## EXERCISE DESCRIPTION
Print the entries verbatim, leaving out the images they contain.

-------- LISTED ENTRIES

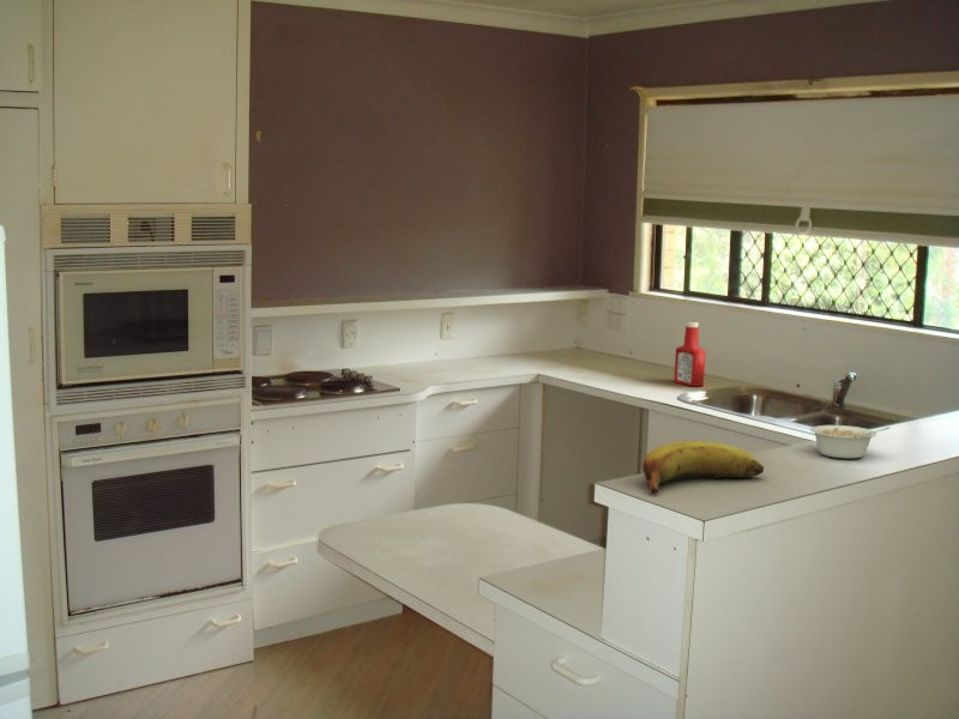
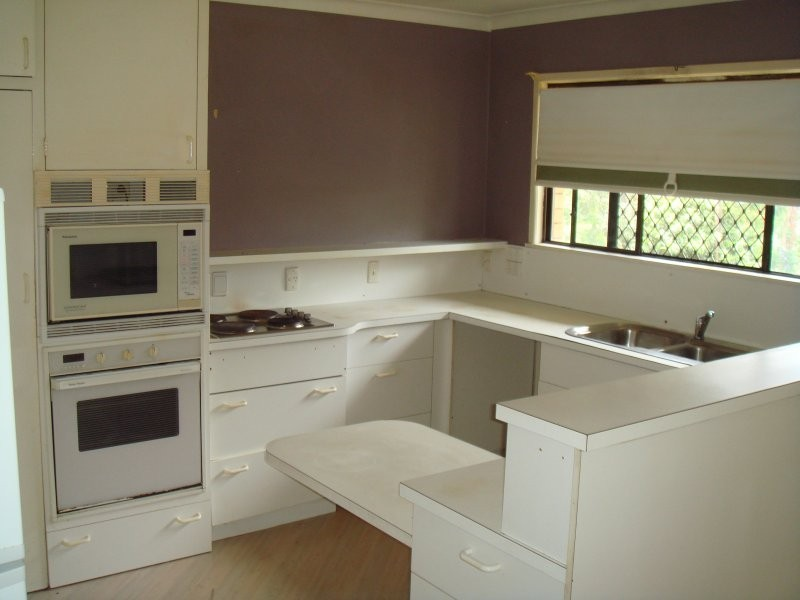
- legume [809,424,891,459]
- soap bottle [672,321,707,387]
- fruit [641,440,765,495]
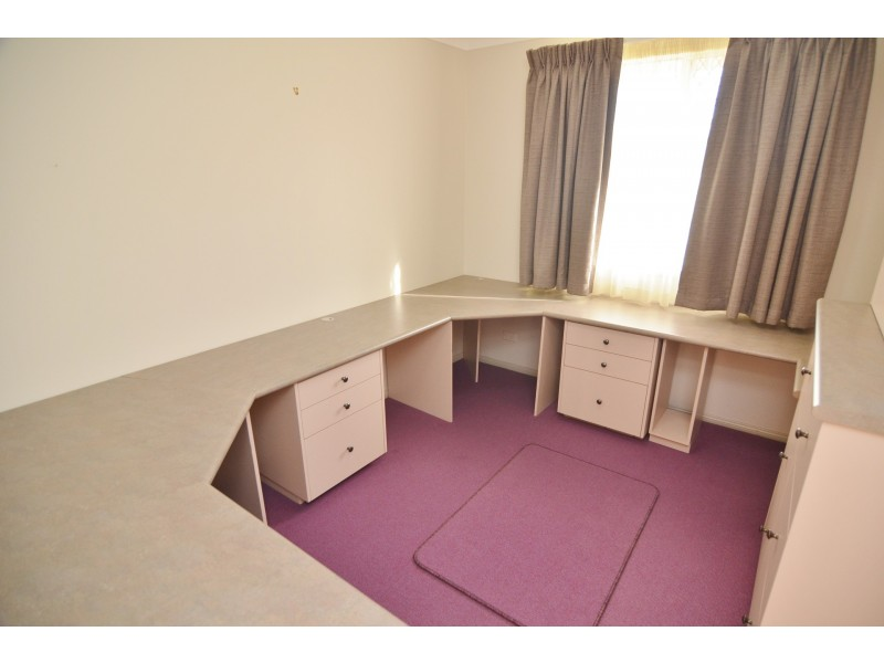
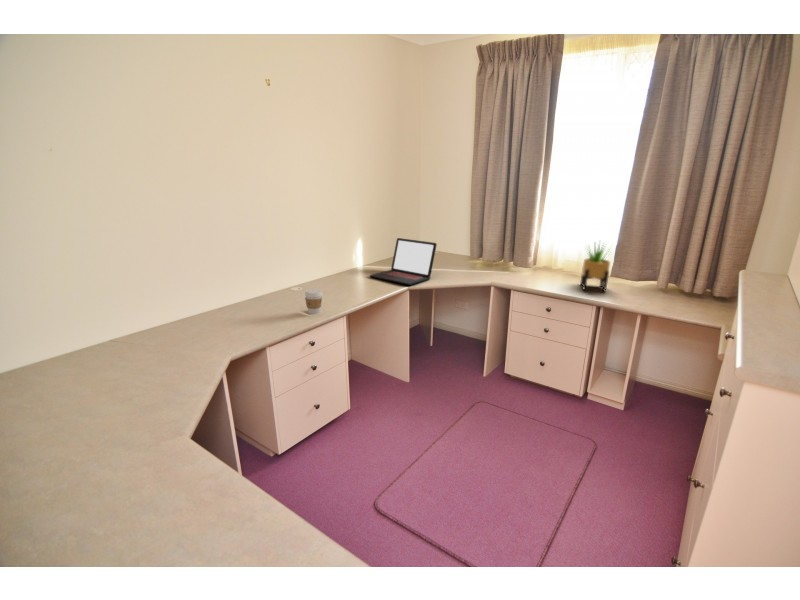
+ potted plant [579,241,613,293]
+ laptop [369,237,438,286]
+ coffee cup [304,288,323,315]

----------------

## FINISHED EXERCISE
- legume [809,424,891,459]
- soap bottle [672,321,707,387]
- fruit [641,440,765,495]
+ potted plant [579,241,613,293]
+ laptop [369,237,438,286]
+ coffee cup [304,288,323,315]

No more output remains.